Mary Ellen O'Toole

Director, Forensic Science Program

Affiliations

  • Departments
    • Dean’s Administration (Staff)
    • Forensic Science Program
    • Forensic Science Training and Research Lab

Education

About

Mary Ellen O’Toole has spent her career studying the criminal mind. One of the most senior profilers for the FBI until her retirement in 2009, O’Toole has helped capture, interview, and understand some of the world’s most infamous people including:

  • Gary Ridgway, the Green River Killer
  • Ted Kaczynski, the Unabomber
  • The Polly Klaas child abduction
  • The Red Lake School Shooting
  • The Zodiac serial murder case
  • The bombing during the 2002 Olympics in Salt Lake City, UT
  • The mass murder in Florence, Montana in 2001

O’Toole also worked on the Elizabeth Smart and Natalee Holloway disappearances, the Columbine shootings, and many other high-profile cases. Her law enforcement career spanned 32 years, beginning in the San Francisco’s District Attorney’s Office when she was a Criminal Investigator. O’Toole worked as an FBI agent for 28 years, spending more than half of her Bureau career in the organization’s prestigious Behavioral Analysis Unit (BAU)—the very unit that is the focus of the hit crime series “Criminal Minds.”

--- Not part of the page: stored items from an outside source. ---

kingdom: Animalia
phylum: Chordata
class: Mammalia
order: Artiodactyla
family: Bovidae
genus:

She is recognized as the FBI’s leading expert in the area of “psychopathy.” Her work in psychopathy has put her at the forefront of mental health and law enforcement efforts to apply the concepts of this personality disorder to both violent and white-collar offenders and their behavior and crime scenes.  Currently, she serves as the Program Director for Forensic Science at George Mason University.